In the glory days of J.R. Jayewardane it was sheer fun to take the President on in court in the company of H.L de Silva and E.D Wikramanayake with V.W Kuleratne as the instructing attorney. Those were days when thugs stoned Supreme Court judge’s houses and the President padlocked their offices. Many Supreme Court judges were sacked with the change of the Constitution. We formed a quad and most of the battles were launched before Chief Justice Neville Samarakoone who was J.R.Jayewardane’s counting agent at his election campaign. The great Chief Justice stepped to the Bench from politics but never carried politics to the Bench and fearlessly gave orders against the government that appointed him from the Private Bar. In living memory, he is the only Chief Justice given a dinner by the Bar when he gracefully stepped down from the Bench probably because he treated the Bar with respect.

HL, ED and I knew even if we fought the President we will get justice and a proper hearing before such a judge. The Chief Justice told him remembering his late father “We must have back to back silks”; but ED would never accept the title of President’s Counsel though his extensive practice and tax return warranted it.

The same quad undertook to appear for Mrs. Bandaranaike when the J.R Jayewardane government filed a case depriving Mrs. Bandaranaike of her civic rights. To our surprise we found our client had brought Queens Counsel Nadesan to lead the team, who made one request that ED must be dropped from the team for him to appear. It transpired that ED had made mincemeat of Nadesan when he opposed him in the Criminal Justice Commission in cases of Foreign Exchange violations. Given the choice, Mrs. Bandaranaike, ably assisted by V.W.Kuleratne showed Nadesan QC the door to leave.

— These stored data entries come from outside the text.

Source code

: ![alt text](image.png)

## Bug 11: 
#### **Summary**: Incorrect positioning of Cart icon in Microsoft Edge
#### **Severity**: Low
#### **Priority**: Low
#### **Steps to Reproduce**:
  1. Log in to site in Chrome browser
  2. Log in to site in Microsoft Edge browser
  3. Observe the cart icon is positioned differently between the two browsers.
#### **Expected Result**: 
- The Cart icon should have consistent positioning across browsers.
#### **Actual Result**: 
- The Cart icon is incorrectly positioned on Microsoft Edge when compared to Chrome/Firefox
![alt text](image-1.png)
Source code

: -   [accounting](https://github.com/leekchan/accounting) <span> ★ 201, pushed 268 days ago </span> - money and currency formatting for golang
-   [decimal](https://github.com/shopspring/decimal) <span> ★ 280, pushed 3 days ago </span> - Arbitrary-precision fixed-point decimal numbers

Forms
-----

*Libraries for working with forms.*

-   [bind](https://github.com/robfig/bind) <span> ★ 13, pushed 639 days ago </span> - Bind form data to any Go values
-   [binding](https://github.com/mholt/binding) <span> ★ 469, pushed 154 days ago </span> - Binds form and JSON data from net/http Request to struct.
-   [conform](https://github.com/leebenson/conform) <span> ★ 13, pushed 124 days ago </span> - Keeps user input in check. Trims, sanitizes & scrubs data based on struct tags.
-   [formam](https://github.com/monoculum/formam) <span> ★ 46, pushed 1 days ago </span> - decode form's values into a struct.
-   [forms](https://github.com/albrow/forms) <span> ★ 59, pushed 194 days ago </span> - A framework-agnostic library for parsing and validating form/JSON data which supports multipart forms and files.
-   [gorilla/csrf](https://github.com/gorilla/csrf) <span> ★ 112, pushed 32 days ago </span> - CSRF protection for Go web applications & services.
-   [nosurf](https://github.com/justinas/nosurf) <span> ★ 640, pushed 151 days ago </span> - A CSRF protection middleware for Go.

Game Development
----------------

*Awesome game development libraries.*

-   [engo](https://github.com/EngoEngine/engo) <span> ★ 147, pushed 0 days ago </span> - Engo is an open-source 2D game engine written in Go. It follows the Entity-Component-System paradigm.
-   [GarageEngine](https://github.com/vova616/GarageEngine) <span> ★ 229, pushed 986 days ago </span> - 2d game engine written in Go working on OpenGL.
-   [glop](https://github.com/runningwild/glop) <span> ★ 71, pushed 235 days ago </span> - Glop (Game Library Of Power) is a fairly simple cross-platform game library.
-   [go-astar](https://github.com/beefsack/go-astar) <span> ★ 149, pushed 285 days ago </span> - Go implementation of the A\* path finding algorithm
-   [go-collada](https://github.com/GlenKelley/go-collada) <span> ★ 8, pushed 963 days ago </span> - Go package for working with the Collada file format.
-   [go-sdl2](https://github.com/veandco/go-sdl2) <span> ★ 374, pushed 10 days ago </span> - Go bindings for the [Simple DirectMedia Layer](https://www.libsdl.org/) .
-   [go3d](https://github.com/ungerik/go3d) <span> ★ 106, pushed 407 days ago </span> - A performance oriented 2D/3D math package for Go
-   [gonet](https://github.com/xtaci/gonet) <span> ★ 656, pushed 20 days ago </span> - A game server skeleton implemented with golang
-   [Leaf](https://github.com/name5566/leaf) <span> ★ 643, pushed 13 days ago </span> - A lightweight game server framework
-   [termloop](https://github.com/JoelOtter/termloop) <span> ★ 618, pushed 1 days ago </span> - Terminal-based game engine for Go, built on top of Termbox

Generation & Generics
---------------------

The only certificate that I have seen him display was a signed declaration by his children commending him to be the Best Father. He looked forward to the family lunch on Sunday where the grandchildren enhanced his spirits. He transferred his enthusiasm for creativity and raising his hand for nature to his offspring.

ED was an outdoor man-outstanding with gun and rod. He piloted an aircraft and rafted down the Kelani Valley. His beach cabin in Ambalantota and trawling off the coast was his kind of nirvana. It was cruel to see him crippled in a wheel chair due to medical misadventure. Yet he joined us for a holiday driving a modified vehicle carrying physical pain through the hair pin bends to Poonagalle, on estate roads to the Fishing Hut in Maskeliya and through rugged countryside to Bogawantalawa with his wife Sunethra as the co driver. To listen to him reminisce in the evenings of his adventures was as exciting as his tales of Hultsdorf studded with wit and wisdom but precise and concise like his cross examination and written submissions.

He had no airs about him, he had no pretences. He loved the country and the earth-he lived and died a simple man but those who knew him, knew his worth.